Tim Harford discussed Hardin’s hypothetical commons in a recent podcast, and contrasted it with the traditional English Commons.
Garrit Hardin explained that there was no way to sustainably manage the common property. The only solution was to natoinalize it—let the state run it—or to privatize it—divide it up into little parcels and hand them out to individuals. But the English Commons lasted for hundreds of years, perfectly sustainably. They were managed by a community; they were owned by a community. These were people who were neighbors. They lived next door to each other, and they could police those rules.
Harford is somewhat idealizing the past, or at least collapsing it. While Commons were likely managed by a community early on, they eventually came to resemble the situation described in the first quote of this post: the lord of the manor owned the land and decided which commons rights to grant. Lewis Hyde in Common as Air (p. 29) offers a nice potted summary of these two historical approaches of managing the Commons:
In the Saxon age before the Norman conquest, it is assumed that all village lands were held and worked in common, except for a few enclosed gardens and orchards. No one person or family was the ultimate owner; what belonged to people were use rights, the commons being the place those rights were expressed. During the many centuries after the Norman conquest, the lands of any village were more likely associated with a local manor, the assumption being that the soil belonged ultimately to the lord of the manor and that rights of common were granted on condition of fealty to him and attendant acts of tribute (military service especially).
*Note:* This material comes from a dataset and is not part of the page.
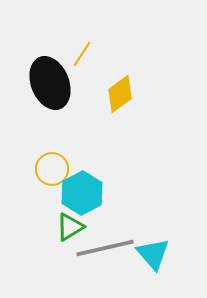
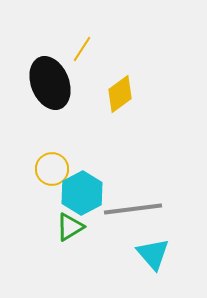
yellow line: moved 5 px up
gray line: moved 28 px right, 39 px up; rotated 6 degrees clockwise
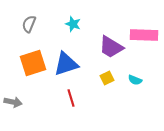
Nevertheless, this doesn’t invalidate Harford's key point in the podcast: the Commons have been successfully managed throughout history, whether by a community or by a feudal lord. In making this point, Harford highlights the work of Elinor Ostrom on “common pool resources.” Ostrom’s PhD focused on the use of fresh water in the aquifer under Los Angeles, which was being depleted of fresh water and slowly filling with salt water. On the surface, usage of the aquifer seemed as if it was irrefutable proof of the Tragedy of the Commons. What actually happened was very different.
What actually happened was that people got together… and hammered out rules—messy ad-hoc rules. And the rules worked. They not only worked; they lasted.
It turned out other common pool resources across the United States and across the world were also being managed sustainably by these ad-hoc rules. They were different every time. They didn’t always work, but sometimes they did.
And Lynn Ostrom discovered something very important: the Tragedy of the Commons isn’t a tragedy. It’s not inevitable… It’s the Problem of the Commons, and problems have solutions.
The rules of the English Commons were certainly ad-hoc. While they eventually came to have specific names like Estovers, the rights that were granted and who they were granted changed over time. The English Commons lasted for hundreds of years, and only ended with the 'Inclosure Acts of the 17th century onwards. I’m currently reading Common as Air, in which Lewis Hyde examines the problems of the commons from the perspective of history. He looks at the ideas and opinions of the founders of the United States of America. When I’m finished I’ll be interested to compare Hyde’s philosophical and historical conclusions with those of Elinor Ostrom’s more empirical approach.